◆ WHAT THE EXERCISE ASKS ◆
Print the rows below verbatim, from the line containing "Which box is" through the line containing "Reading left to right, what", including both of those lines.

+++++

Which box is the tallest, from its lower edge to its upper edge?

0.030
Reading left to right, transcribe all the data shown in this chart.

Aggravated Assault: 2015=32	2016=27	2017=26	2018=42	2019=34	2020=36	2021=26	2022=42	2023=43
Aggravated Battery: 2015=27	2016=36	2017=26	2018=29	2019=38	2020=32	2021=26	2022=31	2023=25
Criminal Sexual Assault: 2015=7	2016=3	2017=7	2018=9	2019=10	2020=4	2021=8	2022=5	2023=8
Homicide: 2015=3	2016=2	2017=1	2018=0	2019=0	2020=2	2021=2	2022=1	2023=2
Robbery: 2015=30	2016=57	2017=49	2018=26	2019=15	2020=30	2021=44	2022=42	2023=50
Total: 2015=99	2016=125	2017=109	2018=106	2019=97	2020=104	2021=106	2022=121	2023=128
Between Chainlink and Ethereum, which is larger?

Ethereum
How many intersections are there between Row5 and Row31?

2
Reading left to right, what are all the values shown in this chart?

+++++

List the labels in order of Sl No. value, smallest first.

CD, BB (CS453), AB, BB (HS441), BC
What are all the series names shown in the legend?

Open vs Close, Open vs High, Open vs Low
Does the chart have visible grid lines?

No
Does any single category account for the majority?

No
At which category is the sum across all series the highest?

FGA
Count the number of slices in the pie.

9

+++++

◆ SOLUTION FOR THIS PROBLEM ◆
Which box is the tallest, from its lower edge to its upper edge?

0.030
Reading left to right, transcribe all the data shown in this chart.

Aggravated Assault: 2015=32	2016=27	2017=26	2018=42	2019=34	2020=36	2021=26	2022=42	2023=43
Aggravated Battery: 2015=27	2016=36	2017=26	2018=29	2019=38	2020=32	2021=26	2022=31	2023=25
Criminal Sexual Assault: 2015=7	2016=3	2017=7	2018=9	2019=10	2020=4	2021=8	2022=5	2023=8
Homicide: 2015=3	2016=2	2017=1	2018=0	2019=0	2020=2	2021=2	2022=1	2023=2
Robbery: 2015=30	2016=57	2017=49	2018=26	2019=15	2020=30	2021=44	2022=42	2023=50
Total: 2015=99	2016=125	2017=109	2018=106	2019=97	2020=104	2021=106	2022=121	2023=128
Between Chainlink and Ethereum, which is larger?

Ethereum
How many intersections are there between Row5 and Row31?

2
Reading left to right, what are all the values shown in this chart?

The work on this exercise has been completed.